Have CFO and CIO become synonymous? I must have missed that because last time I checked, these were two different skill sets. Yet according to a spring 2012 study by UK service provider Getronics, the role of CIO will be obsoleted by 2017. Well, check back here then because I’m telling you the CIO isn’t going anywhere yet.
I’m not even sure why all the buzz – the study said only about 1/5 of the respondents even believed the CIO was vanishing that soon. Not a strong number
But forget that. Let’s look at the CFO/CIO dance.
When IT evolved out of Data Processing, it was entirely in the CFO’s realm. The first business computing machines were all about accounting and finance. Payroll, accounting – these were the early apps. And enterprises wrote most every line of code themselves.

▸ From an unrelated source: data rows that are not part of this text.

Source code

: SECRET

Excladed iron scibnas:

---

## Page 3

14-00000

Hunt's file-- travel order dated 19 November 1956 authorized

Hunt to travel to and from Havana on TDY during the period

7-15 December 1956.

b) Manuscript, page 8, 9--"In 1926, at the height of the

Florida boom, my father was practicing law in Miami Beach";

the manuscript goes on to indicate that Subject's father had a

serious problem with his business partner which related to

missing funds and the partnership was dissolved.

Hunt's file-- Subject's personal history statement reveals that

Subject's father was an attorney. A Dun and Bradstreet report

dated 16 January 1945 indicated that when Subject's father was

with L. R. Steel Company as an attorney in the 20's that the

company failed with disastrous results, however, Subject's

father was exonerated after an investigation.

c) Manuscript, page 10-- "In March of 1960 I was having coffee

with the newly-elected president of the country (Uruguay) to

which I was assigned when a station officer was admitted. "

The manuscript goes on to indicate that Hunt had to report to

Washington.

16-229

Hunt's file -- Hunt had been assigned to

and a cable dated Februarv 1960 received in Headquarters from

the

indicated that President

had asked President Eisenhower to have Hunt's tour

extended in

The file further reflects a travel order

Fast forward 40 years and a lot has changed. Every LOB, not just accounting, request IT services and functions. Lots of those requests don’t even get to the CIO – they go to a SaaS/Cloud provider instead – and none of the CxO’s necessarily like that at all.
As public could services come online LOBs often employ “shadow IT” to get their project up and running without the perceived hassles of internal IT – just slap down a credit card and be done with it. The good of that is there’s an outside number to compare to.
And with the boardroom focused on the bottom line, some say “The CIO came out of finance, maybe it’s time she went back to finance!”. Are you surprised this has highlighted a power struggle between CIO and CFO?
In the too-familiar case of a CFO and CIO each thinking they could do the other’s job as well as their own, a clue for you: You can’t. Finance isn’t IT isn’t Finance.